Coming to Alaska we hoped to get new experiences and amazing adventures, but also get to know and live the Alaskan everyday life. Living in a dry cabin without electricity and running water, with a wood stove as our heater, oil lamps and candles as our light and an outhouse as our bathroom, 45 km (30 mi) outside the city of Fairbanks, we think we just got what we wanted.
Our life in Two Rivers could be described by many words, but the first phrase coming to our head is definitely “close to nature”. And we were constantly reminded of how the nature ultimately controls your everyday life. Due to permafrost, frozen soil, it’s rare to have a water system in your cabin. Like many people in Alaska, we hauled our drinking water inside in 20-liter (6 gallon) jugs and carried wastewater outside in a bowl. We stored our food in a cooler that we buried deep in the ground in summer and kept inside in winter, filling it with bottles full of ice. We cut our own firewood during the summer to keep us and the cabin warm during the winter. And before you notice, all these things become automatic, normal part of your day.

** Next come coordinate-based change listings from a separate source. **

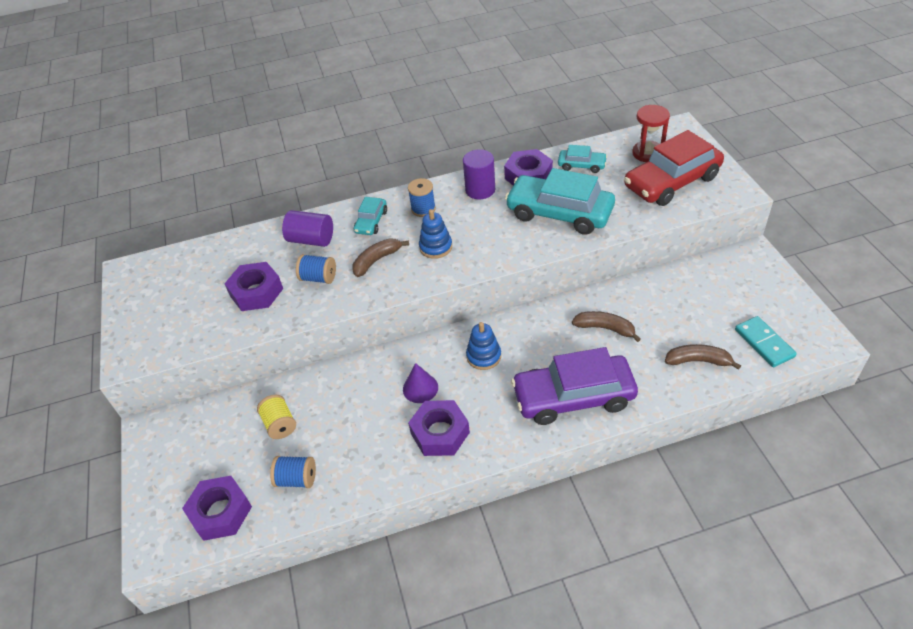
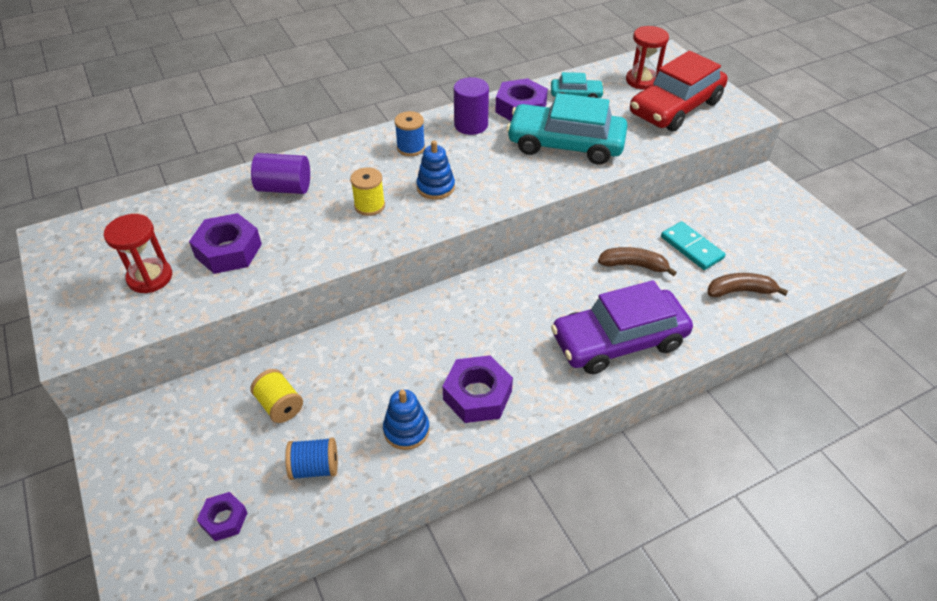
camera: 15 degrees left, 0 degrees up
purple nut [182,476,252,541] -> purple nut [197,492,248,541], size x0.58
blue spool [296,254,336,284] -> none
brown banana [352,238,409,277] -> yellow spool [350,167,385,216]
turquoise car [354,197,387,235] -> none
purple cone [403,363,438,403] -> none
blue stacking toy [466,322,501,370] -> blue stacking toy moved to [383,389,430,450]
turquoise domino [735,316,797,367] -> turquoise domino moved to [661,221,725,270]
none -> red hourglass [104,214,172,293]

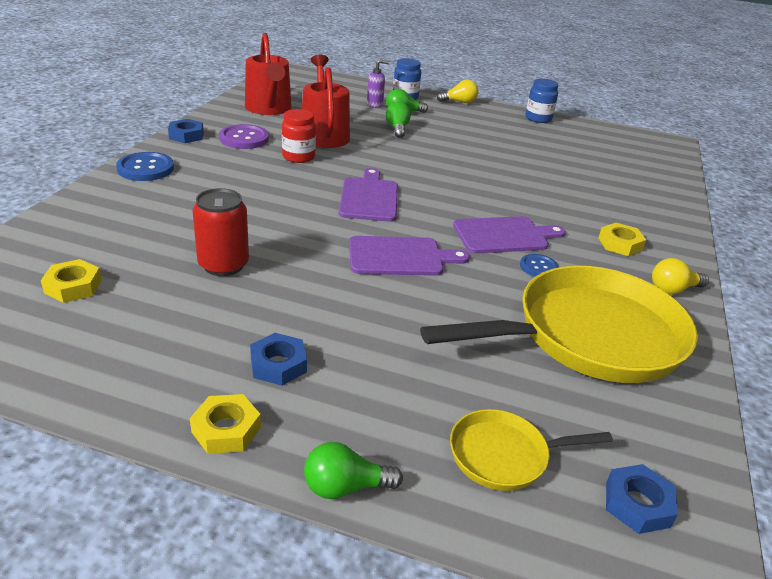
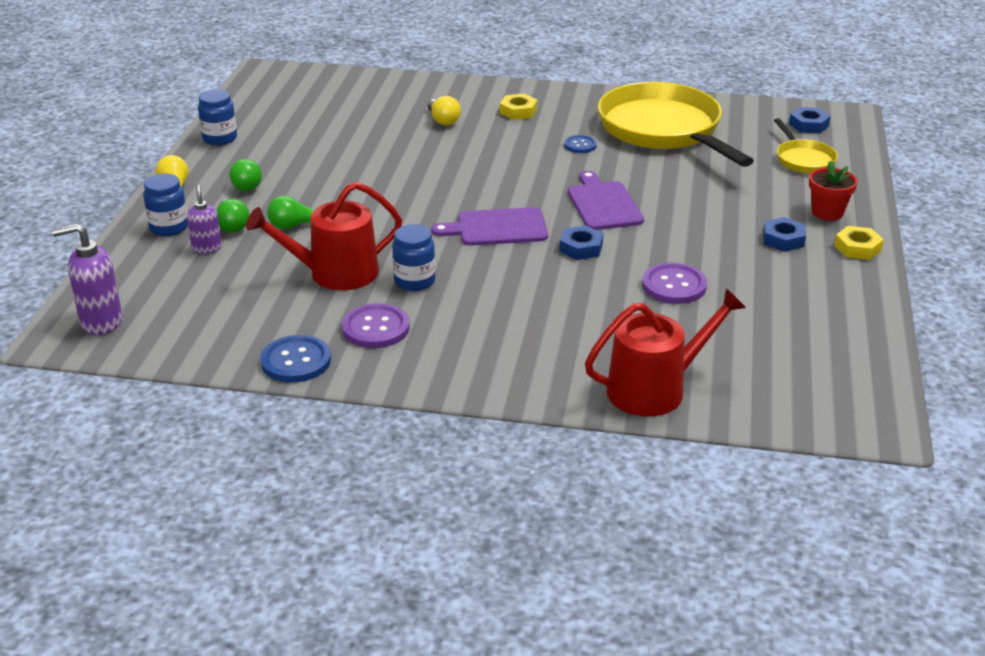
camera: 95 degrees left, 0 degrees up
yellow nut [41,259,102,303] -> none
blue button [116,152,174,181] -> blue button moved to [260,335,331,382]
blue nut [168,119,204,143] -> blue nut moved to [559,225,603,260]
red can [192,188,249,276] -> purple button [642,263,707,304]
red watering can [245,33,292,115] -> red watering can moved to [585,288,746,417]
red jar [282,109,316,163] -> blue jar [392,224,435,291]
green light bulb [304,442,403,499] -> green light bulb moved to [229,159,262,191]
purple cutting board [453,216,566,254] -> none
yellow light bulb [652,258,709,295] -> yellow light bulb moved to [427,96,461,125]
none -> purple soap dispenser [52,223,122,335]
none -> red flower pot [809,161,858,221]

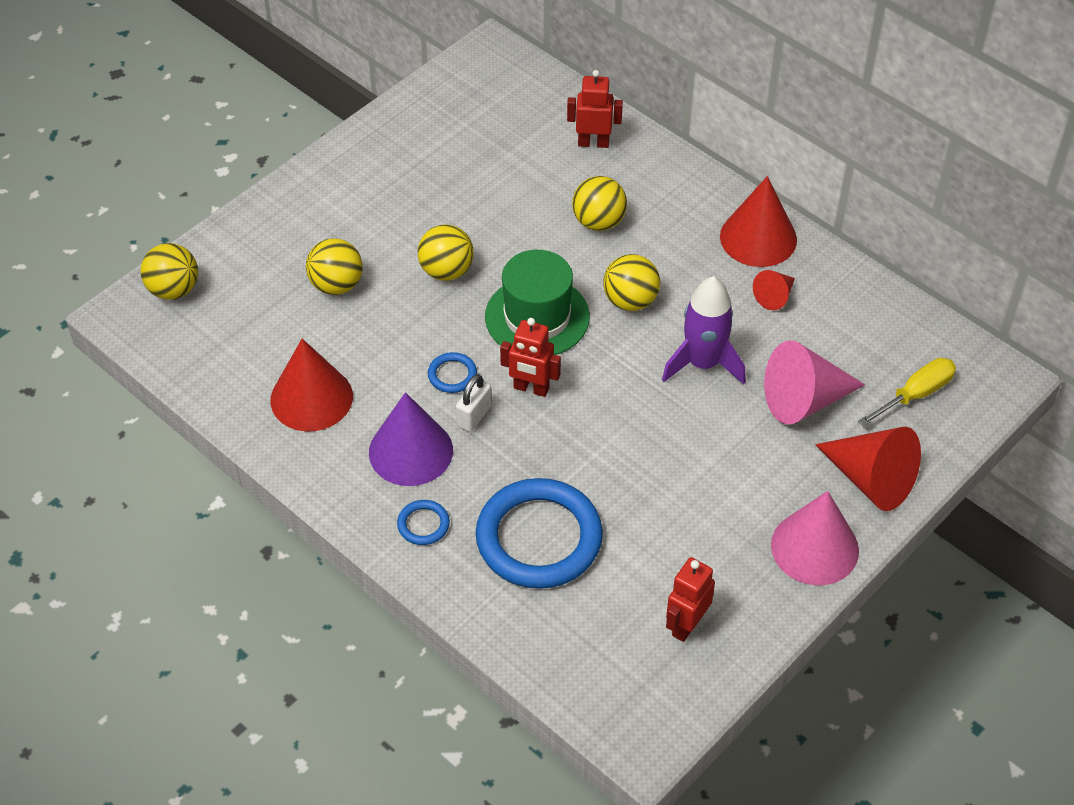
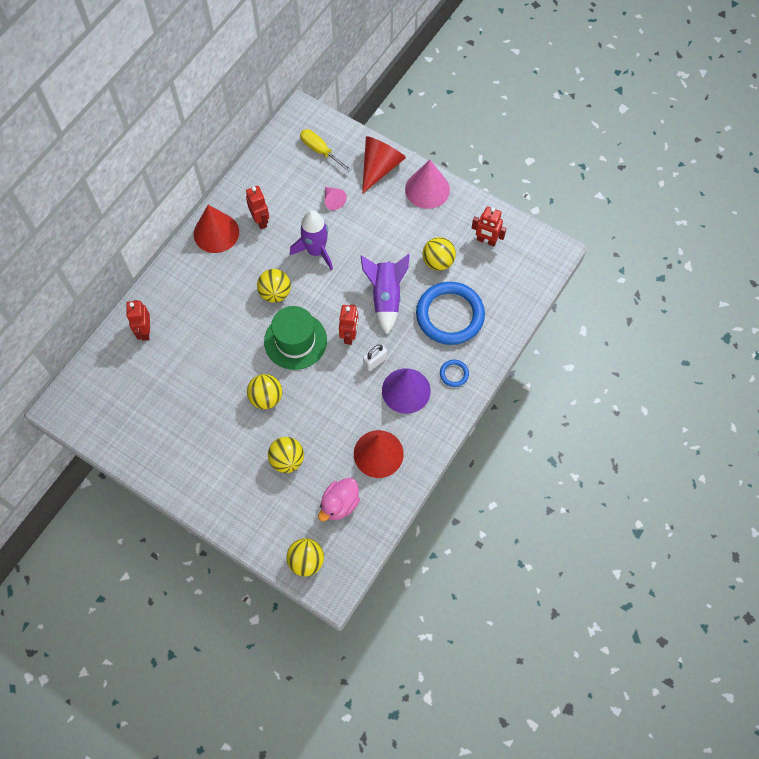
camera: 100 degrees left, 15 degrees up
blue ring [428,352,477,393] -> none
white padlock [456,374,492,432] -> white padlock turned 60 degrees counterclockwise [363,344,387,371]
yellow ball [572,176,627,231] -> yellow ball moved to [422,237,456,271]
red cone [753,270,795,310] -> red robot [246,186,269,229]
pink cone [764,340,865,424] -> pink cone [325,187,347,210], size x0.52
none -> pink duck [318,478,360,521]
none -> purple rocket [361,254,410,334]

Living in a remote area without electricity also affects many small daily tasks, especially in winter. When the daylight decreases your headlamp becomes your best friend. And you realize how much light a fire, whether in an oil lamp, in a candle or in a wood stove, can offer. You realize your commute or evening walks can be enlightened by moon, stars and beautiful northern lights in the sky. And eventually you also learn how to cook with propane stove and oven.
So what would make our everyday life even more special? We are already in Alaska, living in a cabin with limited facilities in the middle of a forest. Well, the people and the animals we’re living with. Our amazing landlord with his family owns a couple of dozen dogs that we got to know very well and enjoyed going out a lot.
In addition our “Alaskan family” has a barn full of chickens, ducks and goats that kept us busy after work and provided ingredients like eggs, milk and meat to our daily meals. In summer we also had a huge organic garden full of different salads, carrots, peas, beans, beets, raspberries, tomatoes, potatoes and so on. Goes without saying, we highly appreciated the home grown, clean food that we had opportunity to eat, many times with our Alaskan family.
Our everyday life was colored by several single or multiday trips around interior and other parts of Alaska. We went for road trips and hiking trips, went flying, floating, canoeing, skiing and snowshoeing, and drove with snowmachine and ATV. In winter we had a dog team that we mushed with. So seasons changed and days, weeks and months were full of action and exciting things to do. But we still found time to relax and just be at our Alaskan home and enjoy. That’s what we call a life!